> DIRECTION 1: Rewrite the paragraph of the passage on wood drying that begins "Seasoning is ordinarily understood" as a short list that keeps its main facts.

The point where the cell walls or wood substance becomes saturated is called the "fibre saturation point," and is a very significant point in the drying of wood.

It is easy to remove the free water from woods which will stand a high temperature, as it is only necessary to heat the wood slightly above the boiling point in a closed vessel, which will allow the escape of the steam as it is formed, but will not allow dry air to come in contact with the wood, so that the surface will not become dried below its saturation point. This can be accomplished with most of the softwoods, but not as a rule with the hardwoods, as they are injured by the temperature necessary.

The chief difficulties are encountered in evaporating the "imbibed" moisture and also where the free water has to be removed through its gradual transfusion instead of boiling. As soon as the imbibed moisture begins to be extracted from any portion, shrinkage takes place and stresses are set up in the wood which tend to cause checking.

The fibre saturation point lies between moisture conditions of 25 and 30 per cent of the dry weight of the wood, depending on the species. Certain species of eucalyptus, and probably other woods, however, appear to be exceptional in this respect, in that shrinkage begins to take place at a moisture condition of 80 to 90 per cent of the dry weight.

SECTION VII WHAT SEASONING IS

Seasoning is ordinarily understood to mean drying. When exposed to the sun and air, the water in green wood rapidly evaporates. The rate of evaporation will depend on: (1) the kind of wood; (2) the shape and thickness of the timber; and (3) the conditions under which the wood is placed or piled.

Pieces of wood completely surrounded by air, exposed to the wind and the sun, and protected by a roof from rain and snow, will dry out very rapidly, while wood piled or packed close together so as to exclude the air, or left in the shade and exposed to rain and snow, will dry out very slowly and will also be subject to mould and decay.

(Entries drawn from a collection)

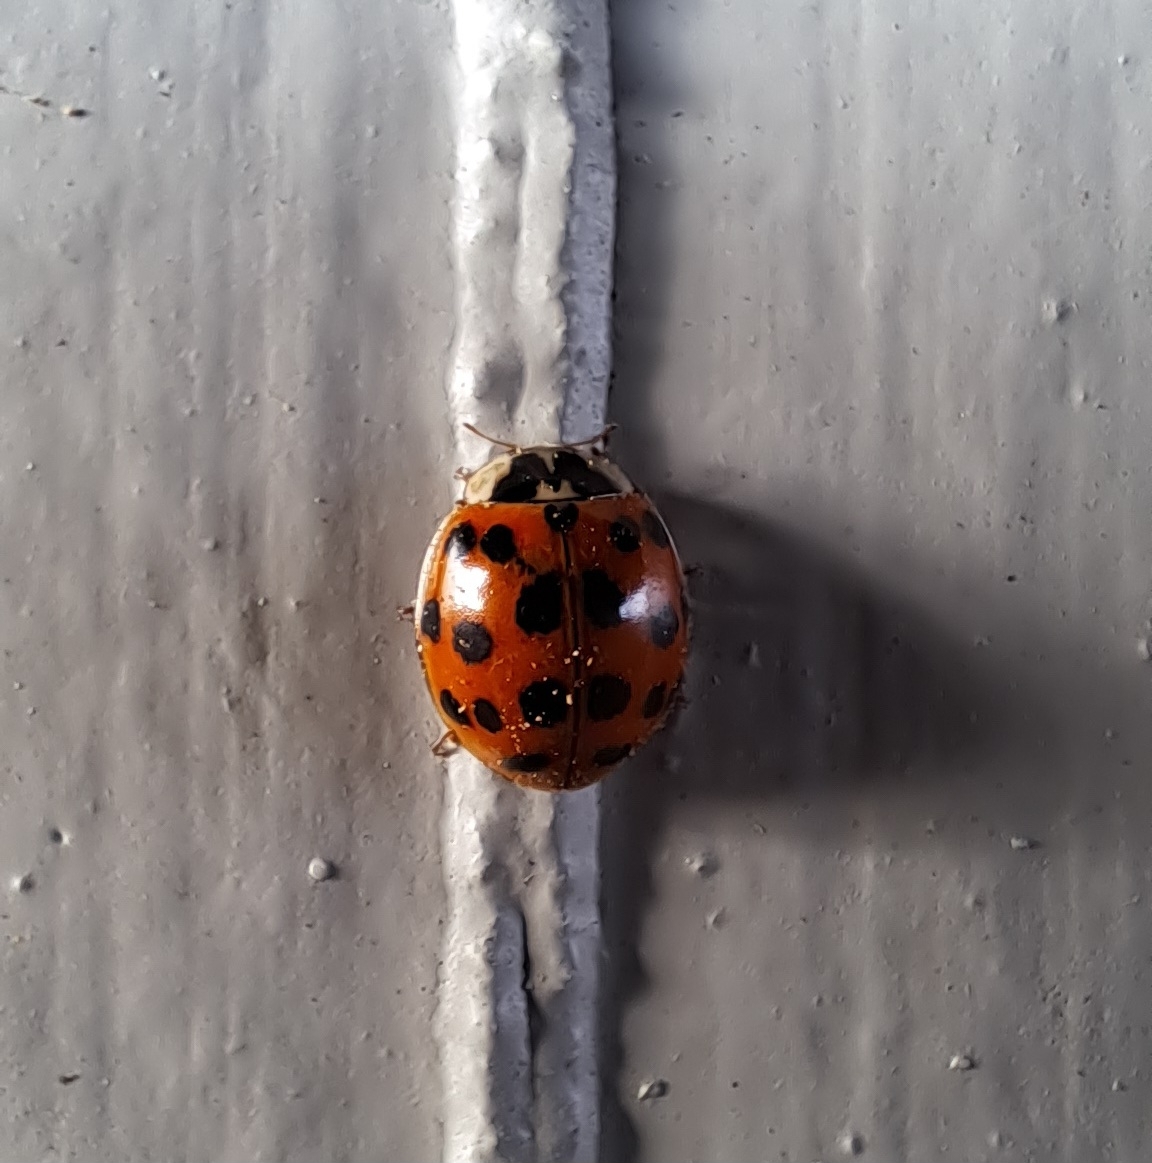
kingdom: Animalia
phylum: Arthropoda
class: Insecta
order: Coleoptera
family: Coccinellidae
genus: Harmonia
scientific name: Harmonia axyridis
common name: Harlequin ladybird
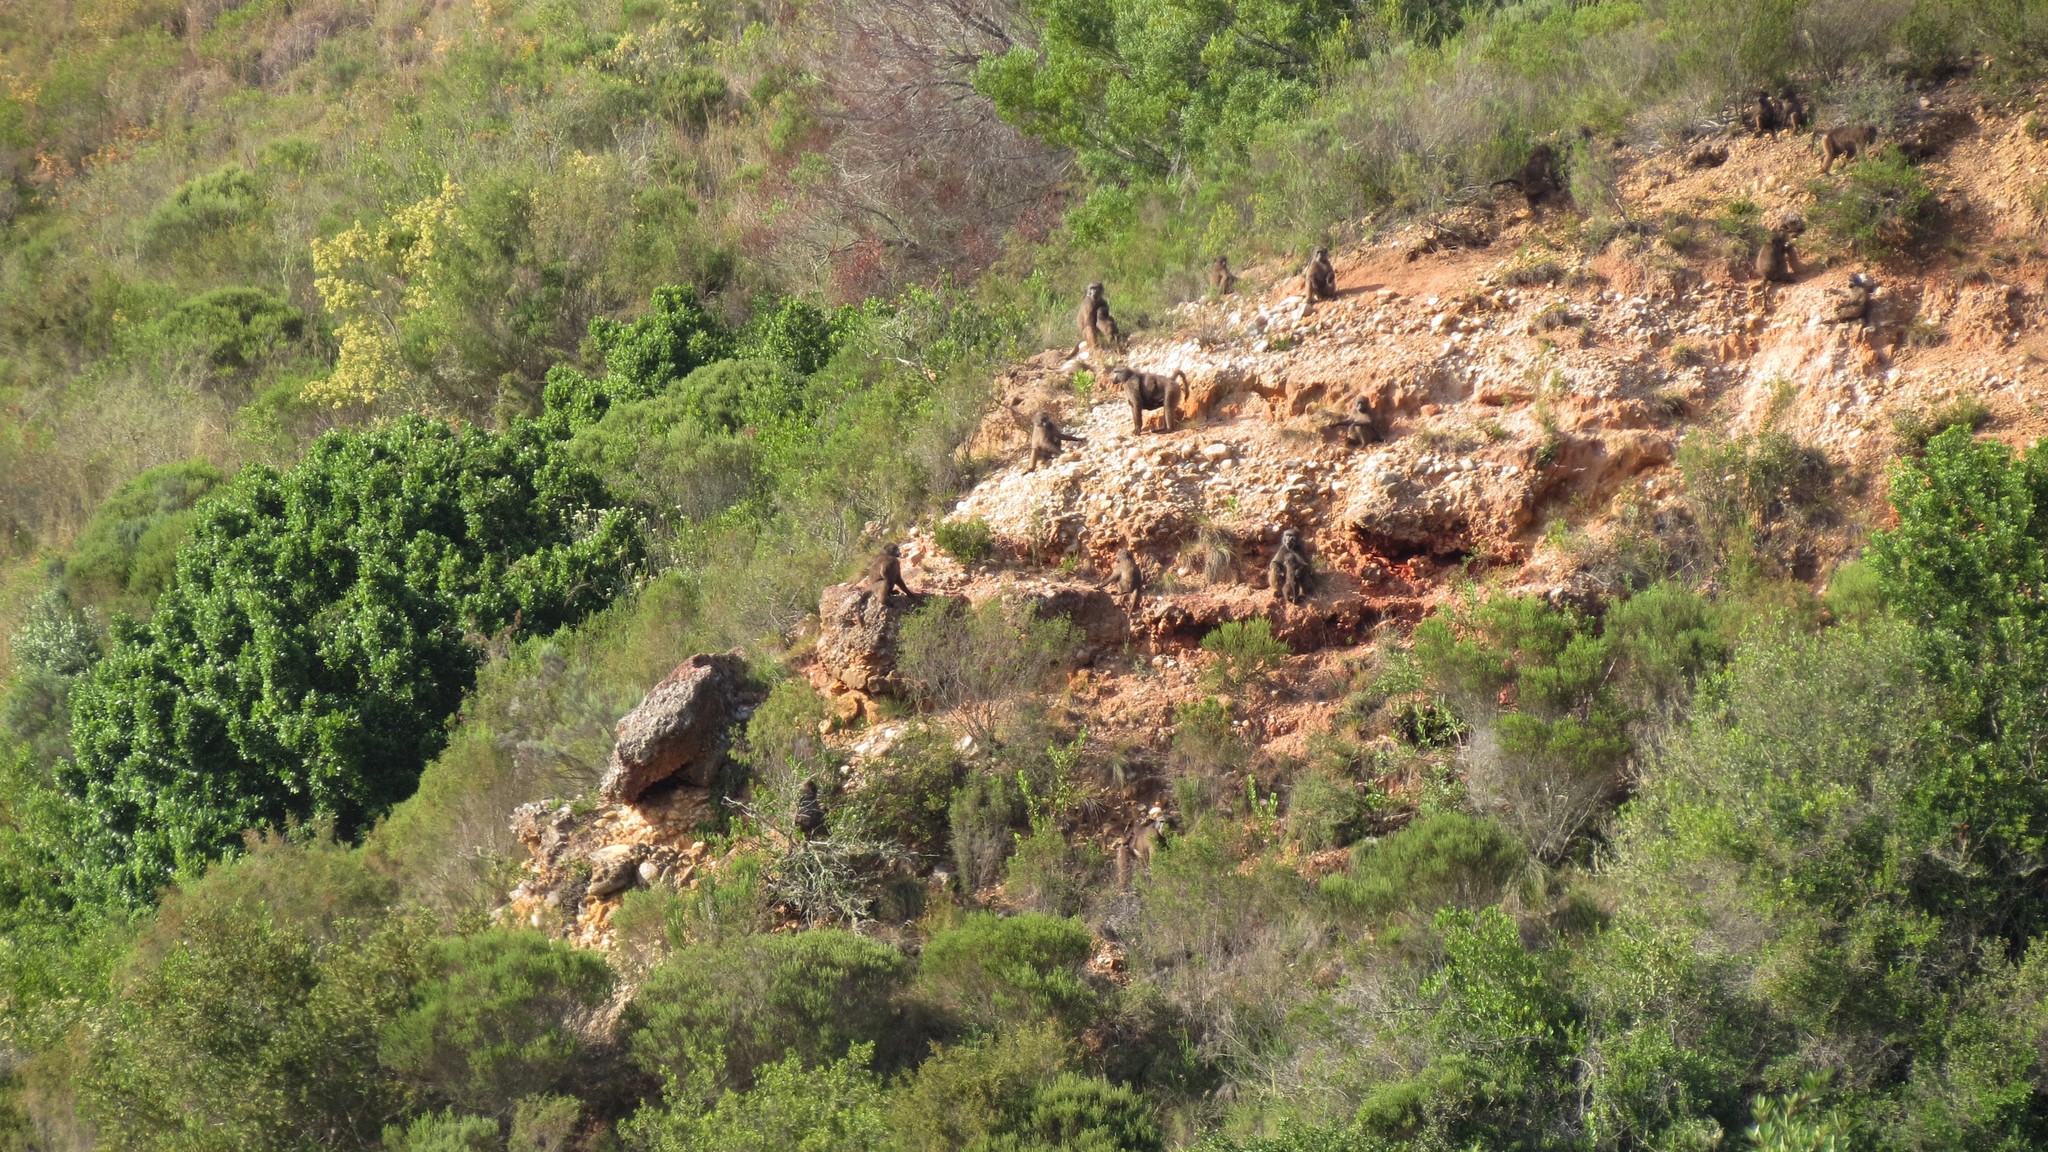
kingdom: Animalia
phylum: Chordata
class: Mammalia
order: Primates
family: Cercopithecidae
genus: Papio
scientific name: Papio ursinus
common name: Chacma baboon
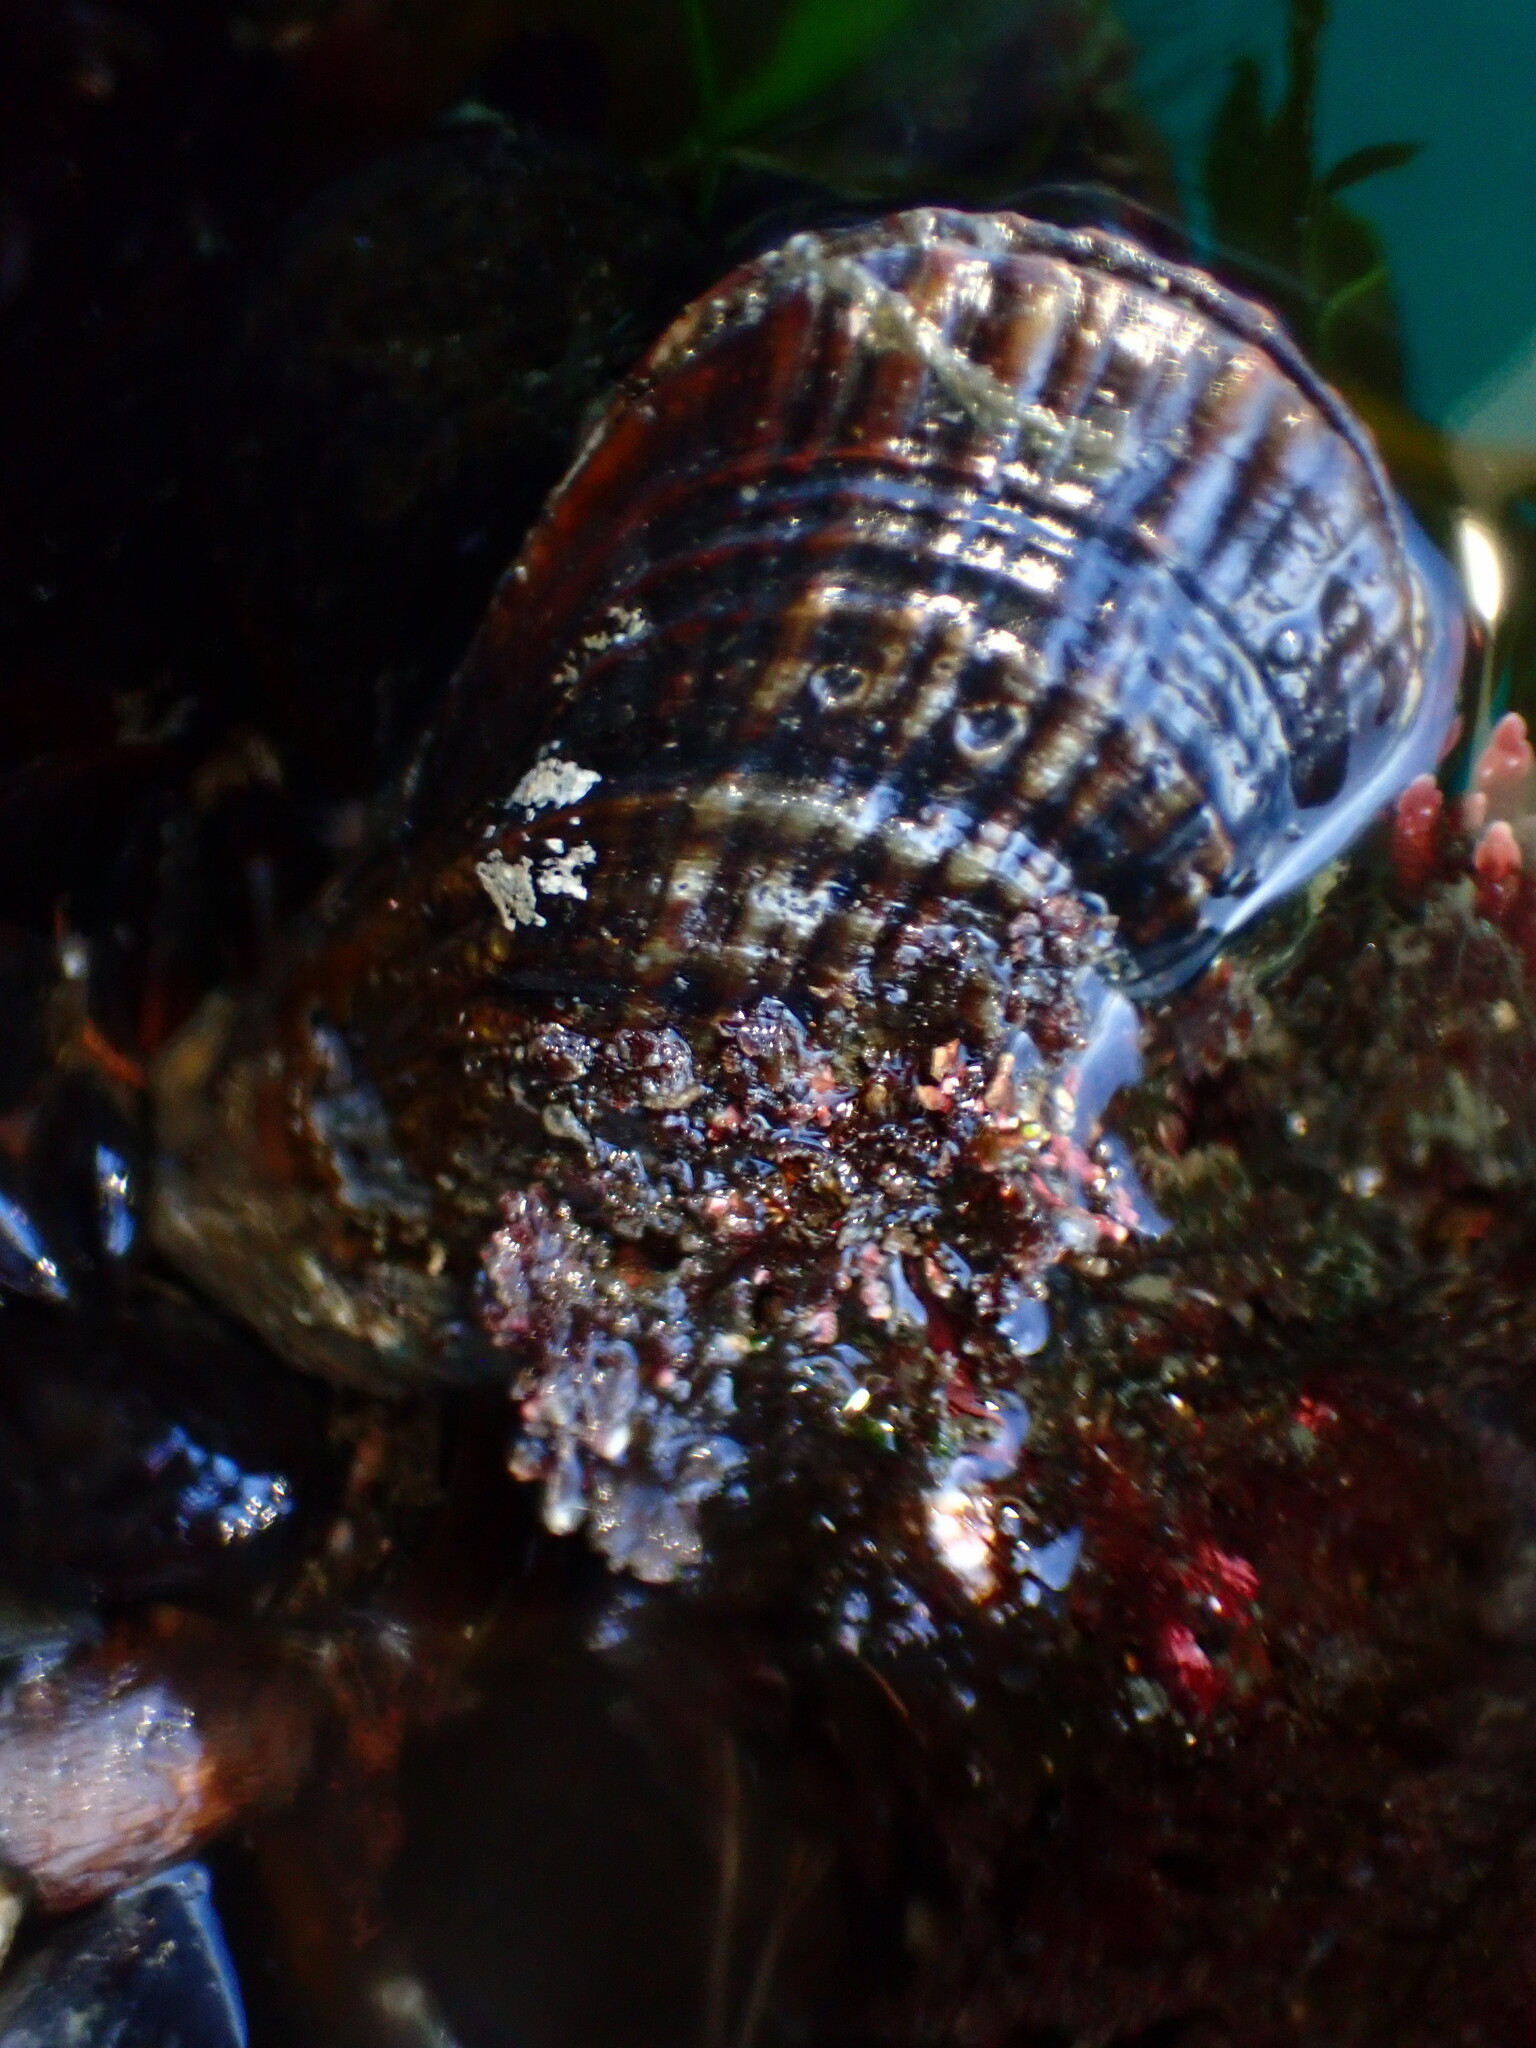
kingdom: Animalia
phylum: Mollusca
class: Bivalvia
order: Mytilida
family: Mytilidae
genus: Mytilus
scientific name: Mytilus californianus
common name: California mussel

> DIRECTION 2: Duplicate the rows, starting with the line that contains "common name: Chacma baboon" and going on through the end of the rows, both ends included. Leave the pictures out of your answer.

> COMPLETE ANSWER 1:
- Seasoning usually means drying.
- Water in green wood evaporates rapidly when the wood is exposed to the sun and air.
- The rate of evaporation depends on:
  - the kind of wood
  - the shape and thickness of the timber
  - the conditions under which the wood is placed or piled

> COMPLETE ANSWER 2:
common name: Chacma baboon
kingdom: Animalia
phylum: Mollusca
class: Bivalvia
order: Mytilida
family: Mytilidae
genus: Mytilus
scientific name: Mytilus californianus
common name: California mussel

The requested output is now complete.